Современная Газданову русская парижская критика почти не заметила “Ночных дорог”. Не оценив его “реализма в высшем смысле” (“а что если это наш душевный город?”), она была уязвлена холодным, как могло показаться, безразличием, а порою и едкой иронией по отношению к страданиям русских изгнанников, и не сочла прерывистую и приглушенную ностальгическую “ноту” повествования достаточным противовесом и этому безразличию, и этому сарказму. Быть может, именно здесь кроется ответ на недоумение, выраженное недавно В. Крейдом по поводу того, как мало воспоминаний о Газданове зафиксировано в мемуарах эмиграции первой волны?(8) Подобно Набокову (а тот тоже констатировал: “Меня – страшатся…”) он – никому не служил. И трагедию изгнанничества раскрывал не реалиями бытовой неустроенности русских в Париже, а на “гибельной” высоте общечеловеческих обобщений, где живут “вечные” и “проклятые” вопросы человеческого существования и чаемого бессмертия.
ПРИМЕЧАНИЯ
1. Цит. по кн.: Носик Б. Мир и Дар Владимира Набокова: Первая русская биография. – М.: Пенаты, 1995. – С. 256,260.

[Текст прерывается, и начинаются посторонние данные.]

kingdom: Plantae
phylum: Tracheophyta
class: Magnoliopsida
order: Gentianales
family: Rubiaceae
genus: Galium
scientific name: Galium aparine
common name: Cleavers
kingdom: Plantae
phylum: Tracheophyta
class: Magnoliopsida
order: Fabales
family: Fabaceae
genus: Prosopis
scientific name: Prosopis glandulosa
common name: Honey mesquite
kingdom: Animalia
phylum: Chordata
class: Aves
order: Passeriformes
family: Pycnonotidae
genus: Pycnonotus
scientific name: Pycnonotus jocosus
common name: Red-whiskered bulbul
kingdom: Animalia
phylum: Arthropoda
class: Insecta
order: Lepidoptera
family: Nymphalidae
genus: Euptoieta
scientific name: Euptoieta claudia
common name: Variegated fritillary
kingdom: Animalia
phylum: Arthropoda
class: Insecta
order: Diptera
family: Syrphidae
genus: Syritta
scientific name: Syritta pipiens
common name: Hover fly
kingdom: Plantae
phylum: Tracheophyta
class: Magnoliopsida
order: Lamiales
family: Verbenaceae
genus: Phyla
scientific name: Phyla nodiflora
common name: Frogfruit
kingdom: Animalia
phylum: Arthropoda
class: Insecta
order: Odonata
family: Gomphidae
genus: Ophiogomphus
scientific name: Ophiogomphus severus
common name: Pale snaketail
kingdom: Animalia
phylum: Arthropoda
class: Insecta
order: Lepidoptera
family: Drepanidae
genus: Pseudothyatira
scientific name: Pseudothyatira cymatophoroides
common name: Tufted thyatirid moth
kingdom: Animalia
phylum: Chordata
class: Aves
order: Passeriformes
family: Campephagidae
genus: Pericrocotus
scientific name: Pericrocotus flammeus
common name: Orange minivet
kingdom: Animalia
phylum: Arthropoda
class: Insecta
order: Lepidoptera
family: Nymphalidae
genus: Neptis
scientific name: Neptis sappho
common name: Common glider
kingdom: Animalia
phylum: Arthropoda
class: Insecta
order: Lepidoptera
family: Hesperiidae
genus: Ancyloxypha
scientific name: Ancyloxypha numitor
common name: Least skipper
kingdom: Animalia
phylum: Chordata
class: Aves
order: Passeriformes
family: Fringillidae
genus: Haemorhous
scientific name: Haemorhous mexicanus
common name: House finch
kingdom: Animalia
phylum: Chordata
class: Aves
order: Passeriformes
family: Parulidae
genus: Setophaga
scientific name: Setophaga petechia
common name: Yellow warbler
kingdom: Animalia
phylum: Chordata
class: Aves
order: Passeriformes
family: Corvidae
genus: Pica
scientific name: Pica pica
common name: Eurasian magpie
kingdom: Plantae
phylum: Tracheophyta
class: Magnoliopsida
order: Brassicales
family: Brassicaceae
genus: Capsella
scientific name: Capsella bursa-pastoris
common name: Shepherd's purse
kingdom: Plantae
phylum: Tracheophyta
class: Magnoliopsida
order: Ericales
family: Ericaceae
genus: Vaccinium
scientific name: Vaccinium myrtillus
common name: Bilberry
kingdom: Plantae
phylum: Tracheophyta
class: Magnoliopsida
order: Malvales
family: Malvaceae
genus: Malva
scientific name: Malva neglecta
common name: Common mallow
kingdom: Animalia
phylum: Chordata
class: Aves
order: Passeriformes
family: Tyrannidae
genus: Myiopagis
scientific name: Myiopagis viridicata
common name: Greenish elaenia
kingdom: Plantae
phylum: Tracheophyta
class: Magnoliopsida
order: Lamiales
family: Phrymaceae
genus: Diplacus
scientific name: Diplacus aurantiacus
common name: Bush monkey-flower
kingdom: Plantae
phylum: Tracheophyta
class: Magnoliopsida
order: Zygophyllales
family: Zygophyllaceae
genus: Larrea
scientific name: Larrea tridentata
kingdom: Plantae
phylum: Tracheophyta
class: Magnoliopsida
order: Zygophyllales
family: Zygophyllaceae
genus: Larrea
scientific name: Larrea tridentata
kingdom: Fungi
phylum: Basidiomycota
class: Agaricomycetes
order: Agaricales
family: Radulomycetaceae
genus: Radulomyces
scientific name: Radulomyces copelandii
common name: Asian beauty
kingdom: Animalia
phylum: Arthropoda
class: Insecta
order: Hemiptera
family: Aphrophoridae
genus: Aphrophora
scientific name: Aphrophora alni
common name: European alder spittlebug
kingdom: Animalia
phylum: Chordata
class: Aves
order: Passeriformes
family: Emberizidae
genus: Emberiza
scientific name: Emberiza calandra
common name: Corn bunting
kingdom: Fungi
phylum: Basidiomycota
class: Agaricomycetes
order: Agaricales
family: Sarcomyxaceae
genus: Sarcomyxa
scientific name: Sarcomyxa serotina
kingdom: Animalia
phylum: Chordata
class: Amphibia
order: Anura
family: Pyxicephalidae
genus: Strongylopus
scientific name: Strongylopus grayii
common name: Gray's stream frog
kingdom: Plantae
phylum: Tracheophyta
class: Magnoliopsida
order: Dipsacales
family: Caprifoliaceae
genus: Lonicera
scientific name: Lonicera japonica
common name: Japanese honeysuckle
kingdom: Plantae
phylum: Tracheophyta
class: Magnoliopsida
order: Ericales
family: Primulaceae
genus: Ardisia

2. Воронина Т.Л. Спор о молодой эмигрантской литературе: Публикация//Российский литературоведческий журнал, 1993, №2. – С. 152-184.
3. Мандельштам О.Э. Проза. – Изд. Ардис, США, 1983.
4. Цит. по кн.: Катанян В. Прикосновение к идолам. – М.: Захаров-Вагриус, 1997. – С. 105-106.
5. Мальцев Ю. Бунин. – М.: Посев, 1994. – С. 302-321.
6. Колобаева Л.А. От временного к вечному//Вопр. лит., 1998, №3. – С. 132-144.
7. Газданов Г. Собр. соч. в 3-х т. – Т.1. – М.: Согласие, 1996. С. 461-656.
8. Дальние берега: Портреты писателей-эмигрантов. Мемуары. -М.: Республика, 1994. – С.7.